Copy out every line of the records below that contains the string "День".

─── Data listing ───

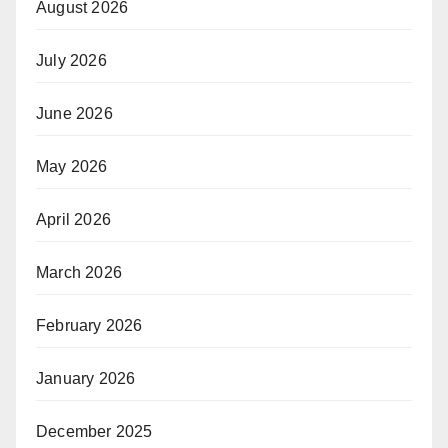
August 2026
July 2026
June 2026
May 2026
April 2026
March 2026
February 2026
January 2026
December 2025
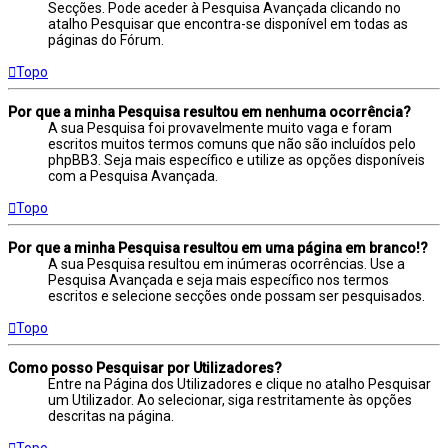
Secções. Pode aceder à Pesquisa Avançada clicando no
atalho Pesquisar que encontra-se disponível em todas as
páginas do Fórum.
Topo
Por que a minha Pesquisa resultou em nenhuma ocorrência?
A sua Pesquisa foi provavelmente muito vaga e foram
escritos muitos termos comuns que não são incluídos pelo
phpBB3. Seja mais específico e utilize as opções disponíveis
com a Pesquisa Avançada.
Topo
Por que a minha Pesquisa resultou em uma página em branco!?
A sua Pesquisa resultou em inúmeras ocorrências. Use a
Pesquisa Avançada e seja mais específico nos termos
escritos e selecione secções onde possam ser pesquisados.
Topo
Como posso Pesquisar por Utilizadores?
Entre na Página dos Utilizadores e clique no atalho Pesquisar
um Utilizador. Ao selecionar, siga restritamente às opções
descritas na página.
Topo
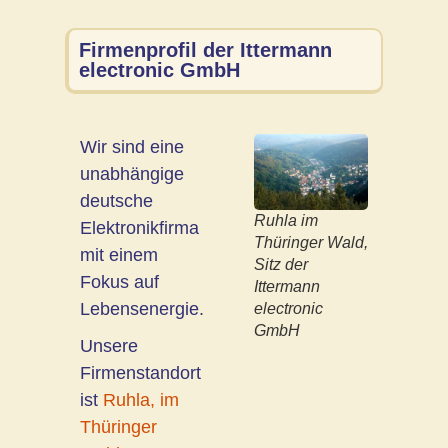
Firmenprofil der Ittermann
electronic GmbH
Wir sind eine
unabhängige
deutsche
Ruhla im
Elektronikfirma
Thüringer Wald,
mit einem
Sitz der
Fokus auf
Ittermann
Lebensenergie.
electronic
GmbH
Unsere
Firmenstandort
ist
Ruhla, im
Thüringer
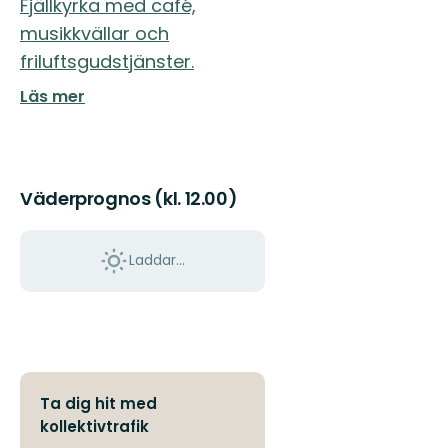
Fjällkyrka med café,
fantastiska
musikkvällar och
fjällvärld
fylld...
friluftsgudstjänster.
Läs mer
Väderprognos (kl. 12.00)
Laddar...
Ta dig hit med
kollektivtrafik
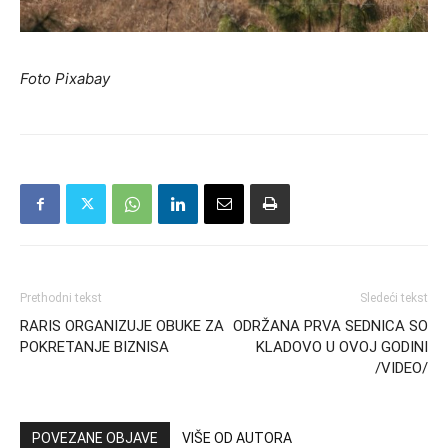
Foto Pixabay
Prethodni tekst
Sledeći tekst
RARIS ORGANIZUJE OBUKE ZA
ODRŽANA PRVA SEDNICA SO
POKRETANJE BIZNISA
KLADOVO U OVOJ GODINI
/VIDEO/
POVEZANE OBJAVE
VIŠE OD AUTORA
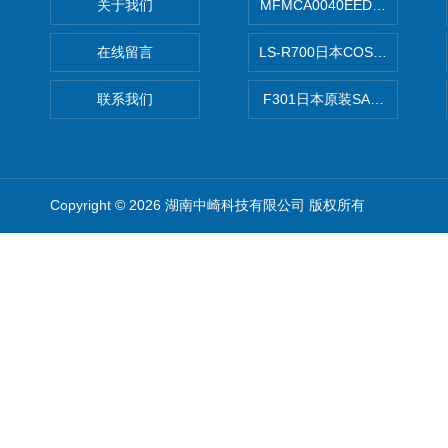
关于我们
MFMCA0040EED-H日本PA
在线留言
LS-R700日本COSMO科
联系我们
F301日本原装SANAI三爱旋
Copyright © 2026 湖南中崎科技有限公司 版权所有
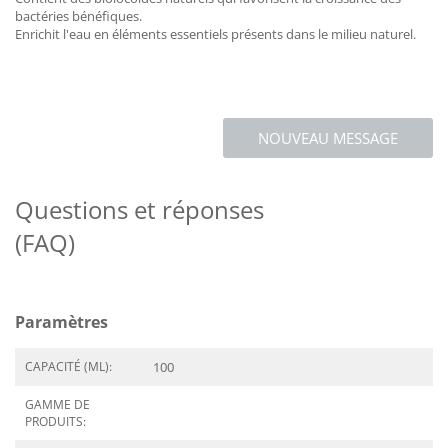
bactéries bénéfiques.
Enrichit l'eau en éléments essentiels présents dans le milieu naturel.
NOUVEAU MESSAGE
Questions et réponses
(FAQ)
Paramètres
CAPACITÉ (ML):
100
GAMME DE
PRODUITS:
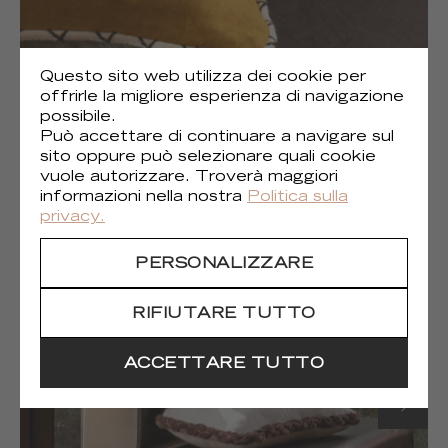
Questo sito web utilizza dei cookie per
offrirle la migliore esperienza di navigazione
possibile.
Può accettare di continuare a navigare sul
sito oppure può selezionare quali cookie
vuole autorizzare. Troverà maggiori
informazioni nella nostra
Politica sulla
privacy.
(1)
Gaia
PERSONALIZZARE
RIFIUTARE TUTTO
ACCETTARE TUTTO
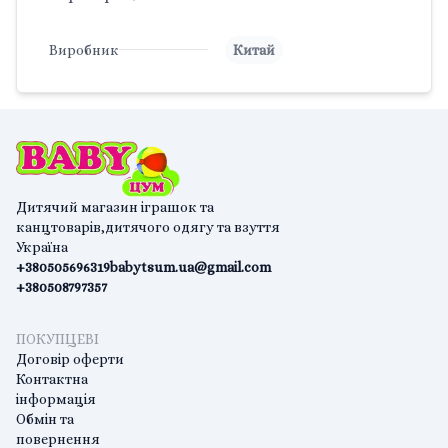
Виробник
Китай
Дитячий магазин іграшок та
канцтоварів,дитячого одягу та взуття
Україна
+380505696319
babytsum.ua@gmail.com
+380508797357
ПОКУПЦЕВІ
Договір оферти
Контактна
інформація
Обмін та
повернення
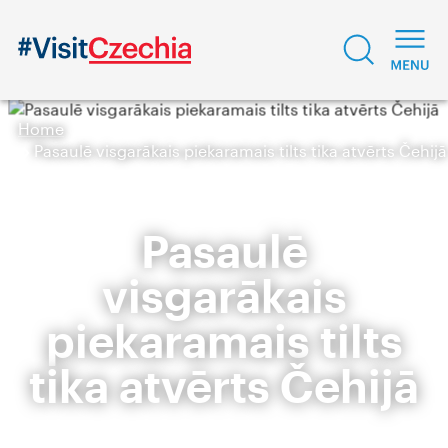
Home
Pasaulē visgarākais piekaramais tilts tika atvērts Čehijā
Pasaulē
visgarākais
piekaramais tilts
tika atvērts Čehijā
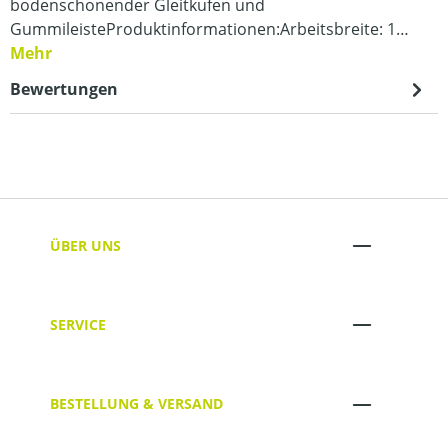
bodenschonender Gleitkufen und
GummileisteProduktinformationen:Arbeitsbreite: 1…
Mehr
Bewertungen
ÜBER UNS
SERVICE
BESTELLUNG & VERSAND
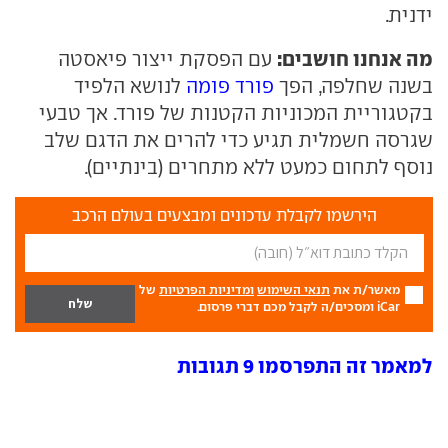
ידנית.
מה אנחנו חושבים:
עם הפסקת ייצור פיאסטה
בשנה שחלפה, הפך
פורד פומה
לנושא הלפיד
בקטגוריית המכוניות הקטנות של פורד. אך טבעי
שגרסה חשמלית תגיע כדי להרים את הדגם שלב
נוסף לתחום כמעט ללא מתחרים (בינתיים).
הירשמו לקבלת עדכונים ומבצעים בעולם הרכב
מאשר/ת את
תנאי השימוש
ומדיניות הפרטיות
של
iCar ומסכים/ה לקבל מכם דברי פרסום.
למאמר זה התפרסמו 9 תגובות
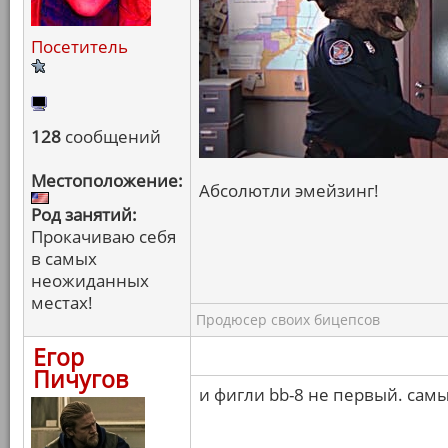
Посетитель
128
сообщений
Местоположение:
Абсолютли эмейзинг!
Род занятий:
Прокачиваю себя
в самых
неожиданных
местах!
Продюсер своих бицепсов
Егор
Пичугов
и фигли bb-8 не первый. сам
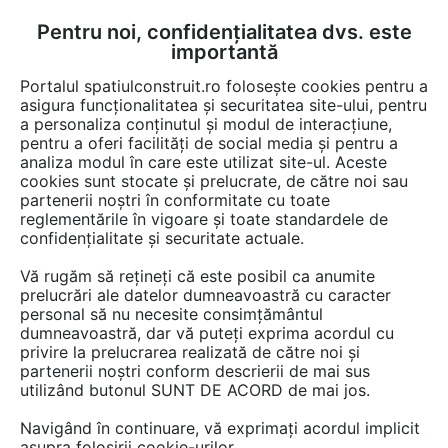
Pentru noi, confidențialitatea dvs. este
FĂ-ȚI CONT
LOGIN
importantă
CUM SE FACE
Portalul spatiulconstruit.ro folosește cookies pentru a
asigura funcționalitatea și securitatea site-ului, pentru
a personaliza conținutul și modul de interacțiune,
pentru a oferi facilități de social media și pentru a
analiza modul în care este utilizat site-ul. Aceste
EȘTI AICI:
Forum discuții
Constructii, santier, utilaje
Drumuri si poduri
cookies sunt stocate și prelucrate, de către noi sau
partenerii noștri în conformitate cu toate
reglementările în vigoare și toate standardele de
confidențialitate și securitate actuale.
Vă rugăm să rețineți că este posibil ca anumite
prelucrări ale datelor dumneavoastră cu caracter
FELICITARI !
personal să nu necesite consimțământul
dumneavoastră, dar vă puteți exprima acordul cu
privire la prelucrarea realizată de către noi și
partenerii noștri conform descrierii de mai sus
Urmăreşte această discuţie
utilizând butonul SUNT DE ACORD de mai jos.
Navigând în continuare, vă exprimați acordul implicit
Discuţie pornită la articolul:
asupra folosirii cookie-urilor.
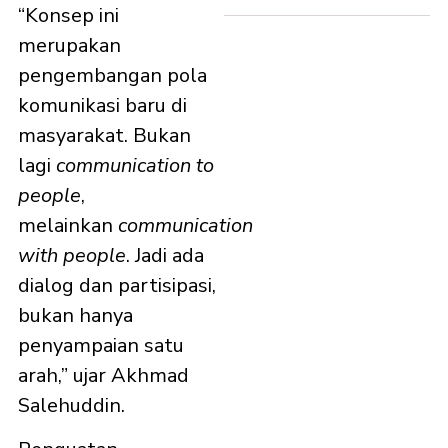
“Konsep ini
merupakan
pengembangan pola
komunikasi baru di
masyarakat. Bukan
lagi
communication to
people
,
melainkan
communication
with people
. Jadi ada
dialog dan partisipasi,
bukan hanya
penyampaian satu
arah,” ujar Akhmad
Salehuddin.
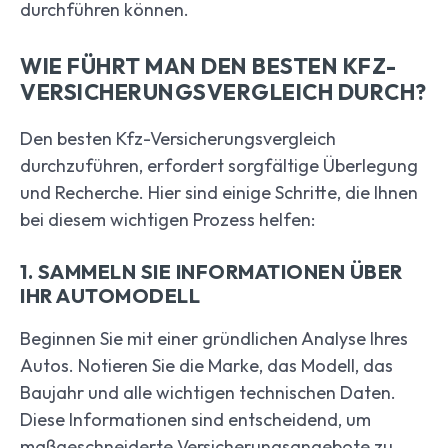
durchführen können.
WIE FÜHRT MAN DEN BESTEN KFZ-
VERSICHERUNGSVERGLEICH DURCH?
Den besten Kfz-Versicherungsvergleich
durchzuführen, erfordert sorgfältige Überlegung
und Recherche. Hier sind einige Schritte, die Ihnen
bei diesem wichtigen Prozess helfen:
1. SAMMELN SIE INFORMATIONEN ÜBER
IHR AUTOMODELL
Beginnen Sie mit einer gründlichen Analyse Ihres
Autos. Notieren Sie die Marke, das Modell, das
Baujahr und alle wichtigen technischen Daten.
Diese Informationen sind entscheidend, um
maßgeschneiderte Versicherungsangebote zu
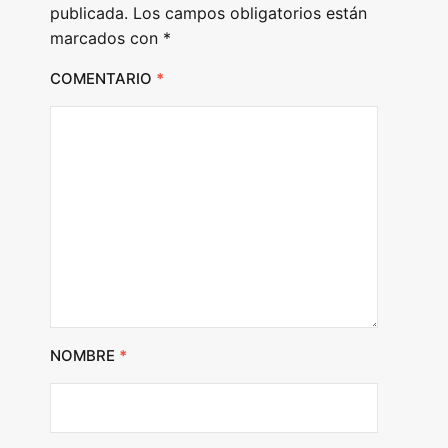
publicada.
Los campos obligatorios están
marcados con
*
COMENTARIO
*
NOMBRE
*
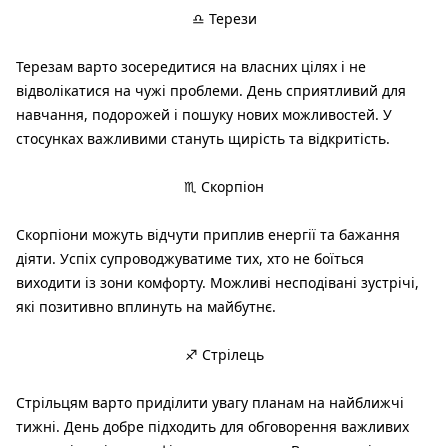
♎ Терези
Терезам варто зосередитися на власних цілях і не
відволікатися на чужі проблеми. День сприятливий для
навчання, подорожей і пошуку нових можливостей. У
стосунках важливими стануть щирість та відкритість.
♏ Скорпіон
Скорпіони можуть відчути приплив енергії та бажання
діяти. Успіх супроводжуватиме тих, хто не боїться
виходити із зони комфорту. Можливі несподівані зустрічі,
які позитивно вплинуть на майбутнє.
♐ Стрілець
Стрільцям варто приділити увагу планам на найближчі
тижні. День добре підходить для обговорення важливих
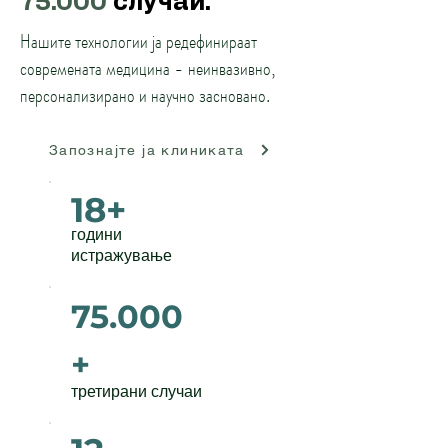
75.000
случаи.
Нашите технологии ја редефинираат
современата медицина - неинвазивно,
персонализирано и научно засновано.
Запознајте ја клиниката
18+
години
истражување
75.000
+
третирани случаи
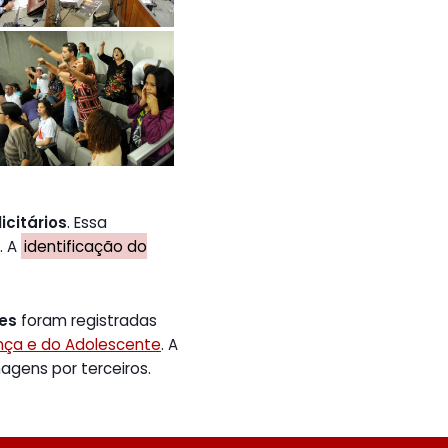
icitários
. Essa
. A
identificação do
tes
foram registradas
ança e do Adolescente
. A
gens por terceiros.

───

◆ Answer section:
відволікатися на чужі проблеми. День сприятливий для
тижні. День добре підходить для обговорення важливих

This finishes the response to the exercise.